London: Nikkei Inc will use its $1.3 billion (Dh4.8 billion) purchase of the ‘Financial Times’ to build a digital media powerhouse by harnessing the English-language newspaper’s brand and skill in getting subscribers to pay for premium business news, its chairman said.

As the biggest international acquisition by a Japanese media organisation completes, Nikkei Chairman Tsuneo Kita also said he would guarantee the independence of the salmon-pink title by giving his word about not meddling. “Our management objectives at Nikkei are global and digital, those are the two key words, and so for the future, in order to grow as global media and to further promote our digital media business, the best partner is definitely the FT,” Kita said.

“We wish to expand our market.”

Ranked as one of the world’s most authoritative newspapers, the Financial Times enjoys strong loyalty from its readers in Europe and was one of the first newspapers to successfully charge for access to its website. Established in 1888 and first printed on pink paper in 1893 to stand out from rivals, the FT has pioneered the development over the last decade of a profitable subscription-based business model for the online newspaper.

The Japanese group beat Germany’s Axel Springer’s in July to buy the FT from Pearson, which wanted to focus on its bigger education business.

Kita and John Ridding, chief executive of the Financial Times, dismissed talk of a trophy purchase, saying both Nikkei and the FT saw an opportunity to move beyond the traditional defensive play of some competitors who are trying to shore up their print circulations.

“A lot of news media, particularly traditional news media, has been playing defence,” Ridding said. “But we believe there’s a strong opportunity for growth, that we are at the intersection of two of the big global trends of our time which are digital, and particularly mobile, and the globalisation of business.”

Ridding said the FT was “a little underweight” in the US and Asia, where he said Nikkei could help the paper. The FT has 750,000 subscribers, including 550,000 on digital platforms, but the newspaper was seeking to expand that total to the 1 million mark “as quickly as possible”, Ridding said. The Nikkei’s daily print circulation is 2.7 million and it has 430,000 digital subscriptions.
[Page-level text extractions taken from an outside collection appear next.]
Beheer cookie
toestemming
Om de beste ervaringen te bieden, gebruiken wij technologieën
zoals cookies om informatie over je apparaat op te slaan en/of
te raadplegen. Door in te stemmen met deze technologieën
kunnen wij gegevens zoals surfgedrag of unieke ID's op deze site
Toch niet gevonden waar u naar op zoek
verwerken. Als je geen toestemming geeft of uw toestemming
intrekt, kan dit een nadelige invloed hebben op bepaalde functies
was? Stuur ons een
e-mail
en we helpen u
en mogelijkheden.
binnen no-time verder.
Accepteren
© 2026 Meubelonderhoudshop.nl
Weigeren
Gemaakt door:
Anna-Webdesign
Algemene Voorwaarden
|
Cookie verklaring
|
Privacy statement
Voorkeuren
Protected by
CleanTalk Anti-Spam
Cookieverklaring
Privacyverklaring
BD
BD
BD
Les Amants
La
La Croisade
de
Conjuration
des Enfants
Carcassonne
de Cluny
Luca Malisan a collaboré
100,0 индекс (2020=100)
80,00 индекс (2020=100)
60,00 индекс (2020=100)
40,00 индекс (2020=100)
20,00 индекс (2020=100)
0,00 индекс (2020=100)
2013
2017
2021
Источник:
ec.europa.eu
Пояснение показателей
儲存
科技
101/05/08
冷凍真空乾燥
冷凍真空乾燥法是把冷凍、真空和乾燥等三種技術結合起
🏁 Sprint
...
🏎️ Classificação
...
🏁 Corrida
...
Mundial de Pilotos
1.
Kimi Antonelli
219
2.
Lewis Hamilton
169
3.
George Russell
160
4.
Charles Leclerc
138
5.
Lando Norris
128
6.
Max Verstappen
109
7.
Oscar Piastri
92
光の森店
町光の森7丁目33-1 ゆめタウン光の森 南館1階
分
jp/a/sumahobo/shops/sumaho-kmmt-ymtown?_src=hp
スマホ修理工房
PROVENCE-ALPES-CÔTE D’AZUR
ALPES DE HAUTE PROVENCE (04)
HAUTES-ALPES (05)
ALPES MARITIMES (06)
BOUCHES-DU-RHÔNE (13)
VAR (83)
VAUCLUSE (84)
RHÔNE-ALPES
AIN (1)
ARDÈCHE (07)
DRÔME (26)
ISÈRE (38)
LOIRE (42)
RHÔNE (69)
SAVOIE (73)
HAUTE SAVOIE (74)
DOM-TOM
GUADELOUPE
Kita said the Japanese newspaper market, although still huge by western standards at 40 million print copies a day, was falling each year by 1 million and declining readership among younger readers underscored the logic of the FT purchase. “Together we will prove that great journalism can be a great business,” Ridding said in a letter to FT staff seen by Reuters. “We will set the gold standard for news media business models as we do for quality journalism.”